C. It is not appropriate to interpret the Y-intercept because it is outside the range of observed attendances.
D. The Y-intercept indicates that a wedding with an attendance of 0 people has a mean predicted cost of \( \$b_0 \).

- Identify and interpret the meaning of the coefficient of determination in this problem. Select the correct choice below and fill in the answer box to complete your choice.
(Round to three decimal places as needed.)
A. The coefficient of determination is \( R^2 \) _______. This value is the probability that the correlation between the variables is statistically significant.
B. The coefficient of determination is \( R^2 \) _______. This value is the proportion of variation in attendance that is explained by the variation in wedding cost.
C. The coefficient of determination is \( R^2 \) _______. This value is the probability that the slope of the regression line is statistically significant.
D. The coefficient of determination is \( R^2 \) _______. This value is the proportion of variation in wedding cost that is explained by the variation in attendance.

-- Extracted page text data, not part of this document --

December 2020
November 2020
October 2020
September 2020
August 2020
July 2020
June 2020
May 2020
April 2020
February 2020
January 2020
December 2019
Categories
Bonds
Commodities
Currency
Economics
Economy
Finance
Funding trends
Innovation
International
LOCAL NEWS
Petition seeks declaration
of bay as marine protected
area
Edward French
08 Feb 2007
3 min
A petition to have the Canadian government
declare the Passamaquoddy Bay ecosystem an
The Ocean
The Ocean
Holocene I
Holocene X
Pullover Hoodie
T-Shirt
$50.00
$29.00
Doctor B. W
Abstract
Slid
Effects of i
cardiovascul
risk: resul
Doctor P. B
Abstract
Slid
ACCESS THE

- Interpret the values given in the test of the population slope. Use \(\alpha = 0.05\) level of significance. State the null and alternative hypotheses for the test.
\( H_0 \): _________
\( H_1 \): _________
(Round to two decimal places as needed.)

- Identify the p-value.
The p-value is _______
(Round to three decimal places as needed.)

- State the conclusion.
- Fail to reject
- Reject
\( H_0 \).
There is _______
- sufficient
- not sufficient
evidence of a linear relationship between wedding cost and attendance.

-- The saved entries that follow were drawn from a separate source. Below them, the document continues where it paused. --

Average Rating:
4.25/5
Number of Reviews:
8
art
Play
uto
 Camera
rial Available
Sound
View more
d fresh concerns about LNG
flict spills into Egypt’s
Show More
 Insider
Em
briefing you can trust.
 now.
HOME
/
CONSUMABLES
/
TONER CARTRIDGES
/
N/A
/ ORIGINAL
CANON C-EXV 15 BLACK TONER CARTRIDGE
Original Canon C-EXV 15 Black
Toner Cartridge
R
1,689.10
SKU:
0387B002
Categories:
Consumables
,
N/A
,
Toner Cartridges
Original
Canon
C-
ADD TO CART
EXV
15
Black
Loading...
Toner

- Identify and interpret the 95% confidence interval estimate of the population slope.
The confidence interval is \( \_\_\_\_ \leq \)
- \( b_0 \)
- \( \beta_1 \)
- \( b_1 \)
- \( \beta_0 \)
\( \leq \_\_\_\_. \) With 95% confidence, it can be said that the true expected mean increase in
- wedding cost
- attendance
per additional
- person attending
- dollar spent on
the wedding is within the bounds of the confidence interval.
(Round to three decimal places as needed.)

c. If a couple is planning a wedding for 325 guests, how much should they budget?
They should budget \$___________
(Round to the nearest dollar as needed.)